I was reading websites in Lynx for a while...really reduces the distractions. Some sites have been broken for years, but it’s more usable than you’d think.


I use lynx for RSS. Most websites do work, but I find it annoying to have to scroll past all the menus and forms, which are sometimes several pages in the terminal. Rdrview doesn't replace lynx, it just removes the clutter before you open the page on lynx.


Ditto, but for some pages I use the Gopher proxy as gopher://codevoid/1/hn or gopher://gopherddit.com as they keep the comment threading layout as is, allowing you to follow a conversation perfectly.


Lynx is great, but I personally prefer w3m[1]. Of course it's still quite limited without css/js, but it renders websites way nicer (with shiny html features like frames, tables, etc.), and even supports displaying images.

With the right configuration, it can also do stuff like automatically replacing urls, or youtube-dl'ing a page and piping its output to mpv.

[1] https://github.com/tats/w3m


It should be noted that reader mode bypasses browser extensions. So if you use something like uBlock Origin it will have no effect in reader mode.


My big complaint is that this means I get no value from my Tridactyl keybindings. I would use reader mode on almost everything by default if it weren't for this.


Rdrview doesn't actually use Firefox internally, it's just a rewrite of the Readability.js library.

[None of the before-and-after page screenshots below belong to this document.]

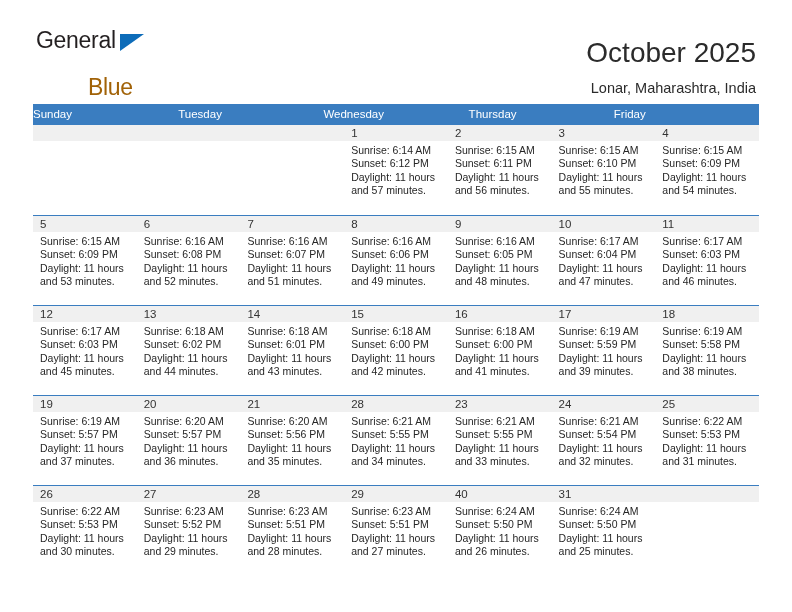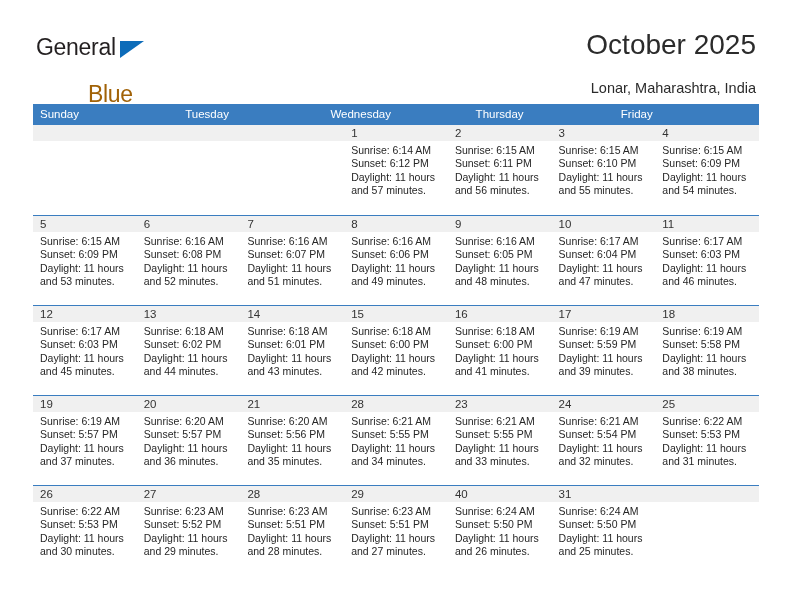--- a/index.html
+++ b/index.html
@@ -32,7 +32,7 @@
   .logo {
     position: absolute;
     left: 36px;
-    top: 34px;
+    top: 27px;
     width: 180px;
     height: 52px;
   }

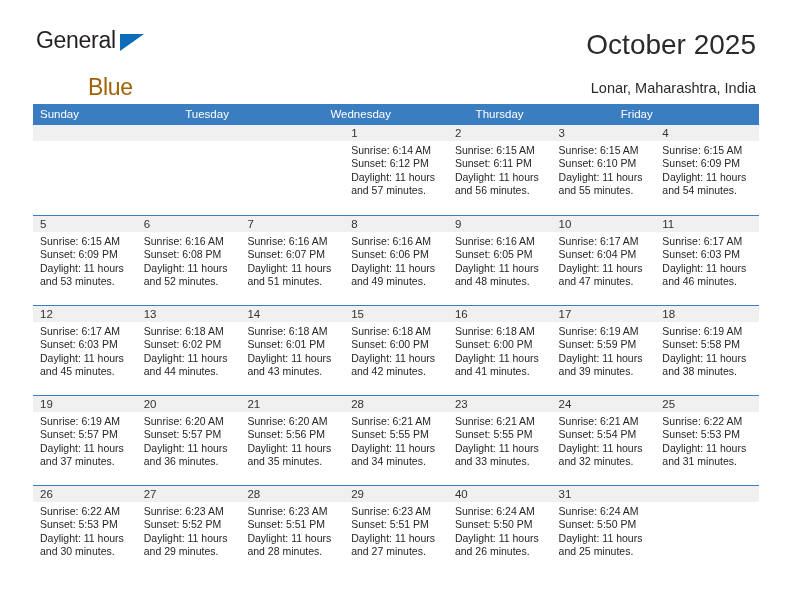--- a/index.html
+++ b/index.html
@@ -76,6 +76,7 @@
     font-weight: normal;
     line-height: 34px;
     white-space: nowrap;
+    margin-top: 8px;
   }
   .cal-subtitle {
     font-size: 14.5px;

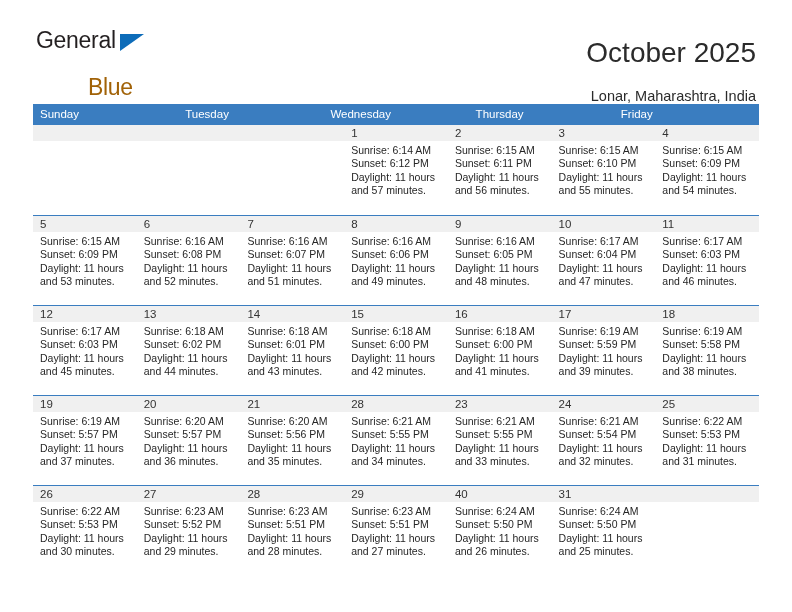--- a/index.html
+++ b/index.html
@@ -82,7 +82,7 @@
     font-size: 14.5px;
     color: #2b2b2b;
     line-height: 20px;
-    margin-top: 16px;
+    margin-top: 8px;
     white-space: nowrap;
   }
 

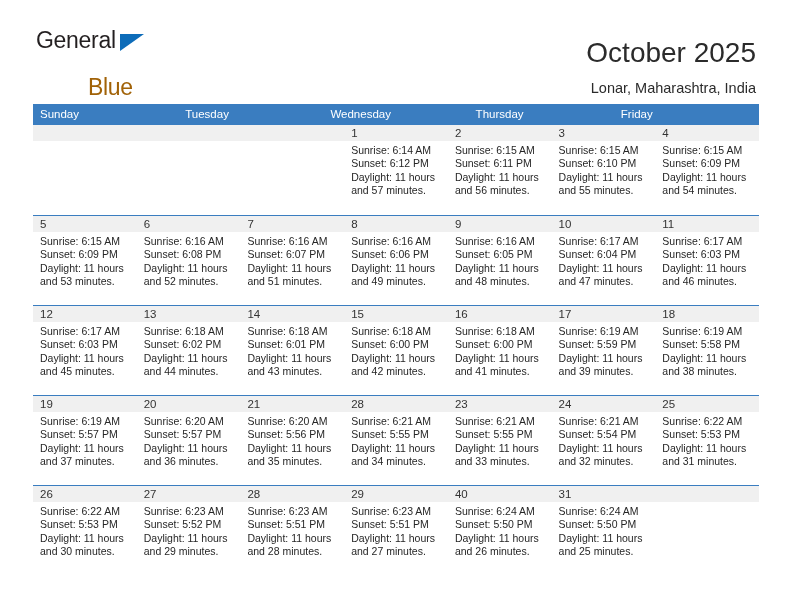--- a/index.html
+++ b/index.html
@@ -103,7 +103,6 @@
     color: #ffffff;
     font-size: 11.5px;
     line-height: 21px;
-    padding-left: 7px;
     box-sizing: border-box;
     white-space: nowrap;
   }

Sorry, I didn't pay enough attention when reading! That is actually pretty nice and one could use this to implement a reader-view browser extension. I like that it uses seccomp for the HTML handling as well.

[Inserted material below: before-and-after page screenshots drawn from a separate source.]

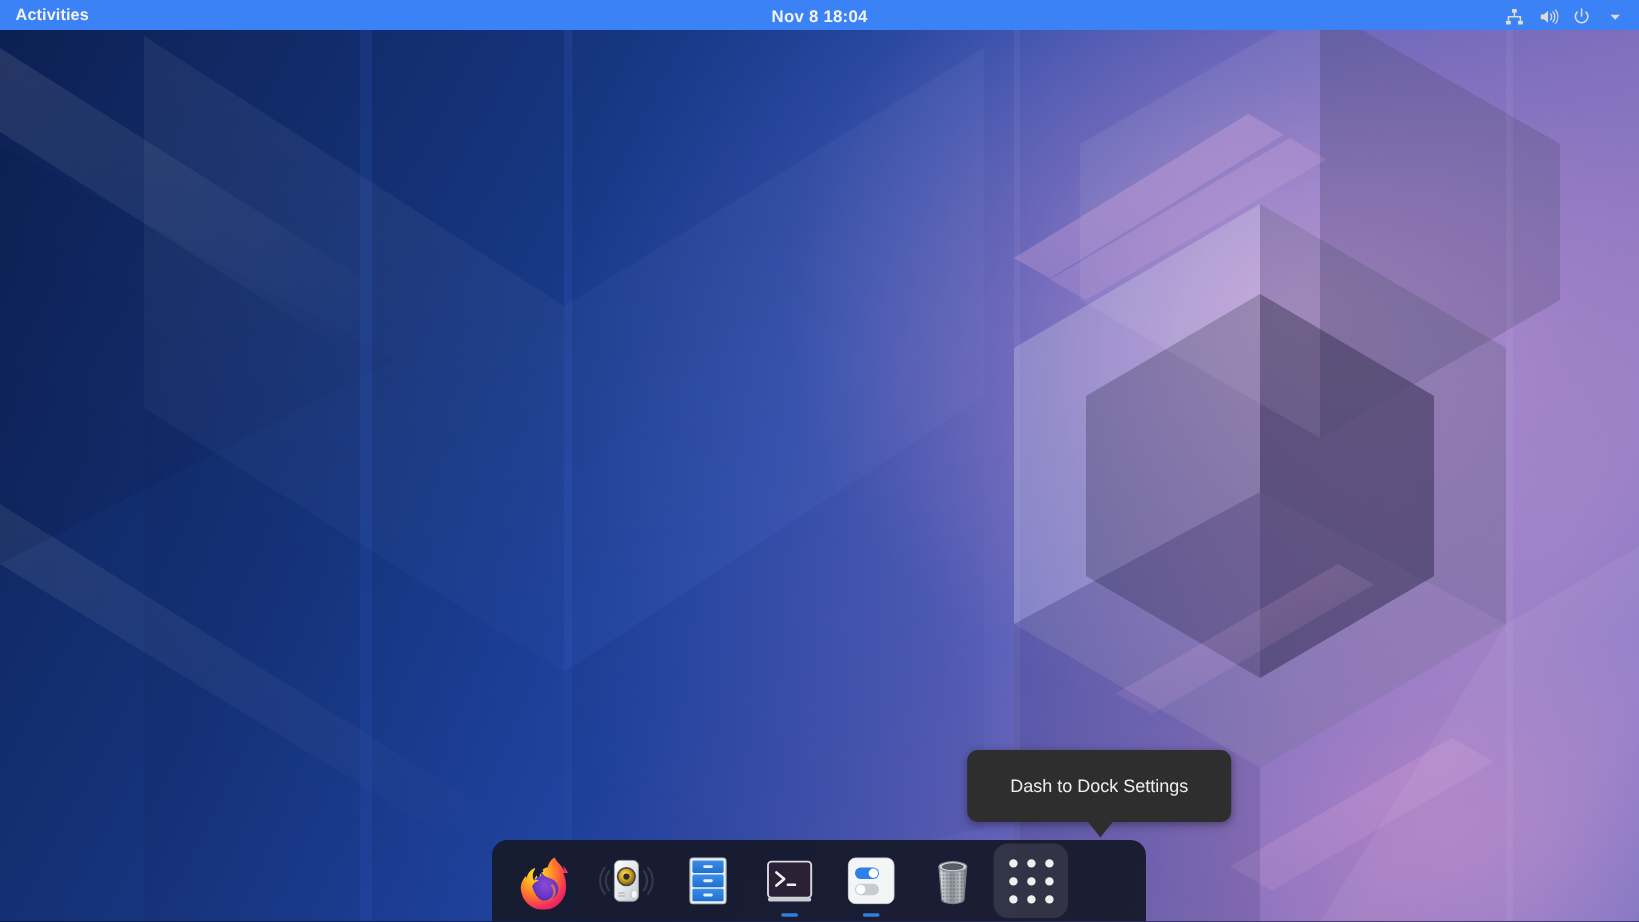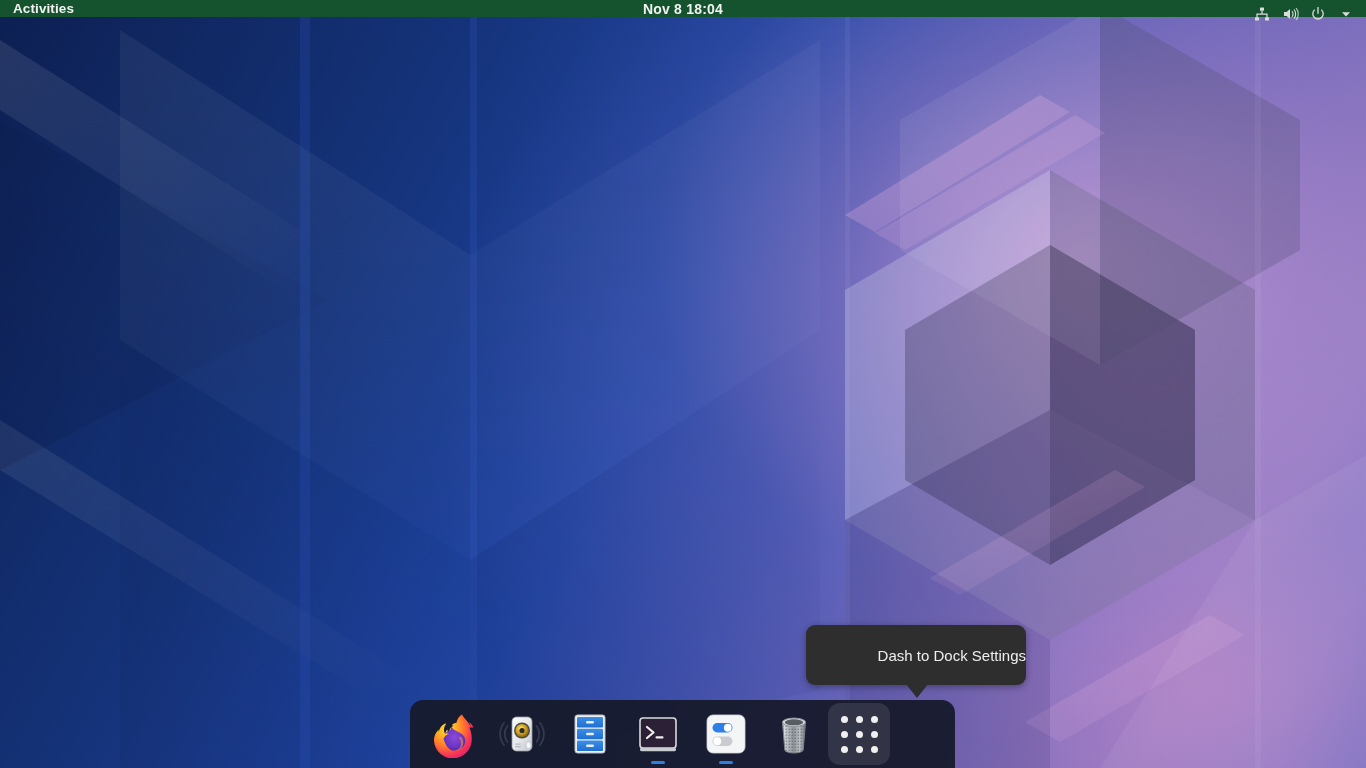--- a/index.html
+++ b/index.html
@@ -40,8 +40,8 @@
   
   #topbar {
     position:absolute; top:0; left:0;
-    width:1366px; height:17px;
-    background:#14532d;
+    width:1366px; height:25px;
+    background:#3b82f6;
     display:flex; align-items:center;
     color:#ffffff;
     z-index:50;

You can block 99% of ads using just the hosts file as well. Also reader mode blocks out everything other than static images and text, and static images as ads are almost non-existant nowadays(unfortunately).


You're right and it all depends on what you consider acceptable or not. Still, reader mode will let some things slip through, like cookies, which could be especially undesirable on blogging sites like Medium.


Sure, but it would probably end up filtering out much of the crap anyway.


Filtering isn't the painful part in many cases; the real pain to me is that I lose my vim keybindings.


Remember that in europe, websites are obligated to get your consent to get your data, and will record when you click on "accept".

Reader view is the exact solution you need to counter this.

Right clicking -> block element with ublock origin is also an impressively easy solution for those consent popups, since such a click does have value in court.


The AdGuard Annoyances list, listed by default in uBlock Origin, blocks many of those cookie warnings. Another list is here: https://www.i-dont-care-about-cookies.eu/


most of them seem to have some random CSS class names, so I'm not sure it works...


The output html is getting picked up by xdg-open and directed into Firefox -- anyway of redirecting the output to lynx e.g. ./rdrview '<site>' | lynx


I've seen this problem with Fedora, the default mailcap settings are not sane. On Debian it worked fine by default. If you don't want to edit your mailcap, you can use the -B flag to pick a browser, like the sibling comment said.


Yes, the man page documents the option to specify the browser on command line with -B/--browser or in the environment as RDRVIEW_BROWSER. By default it parses your mailcap preferences for text/html.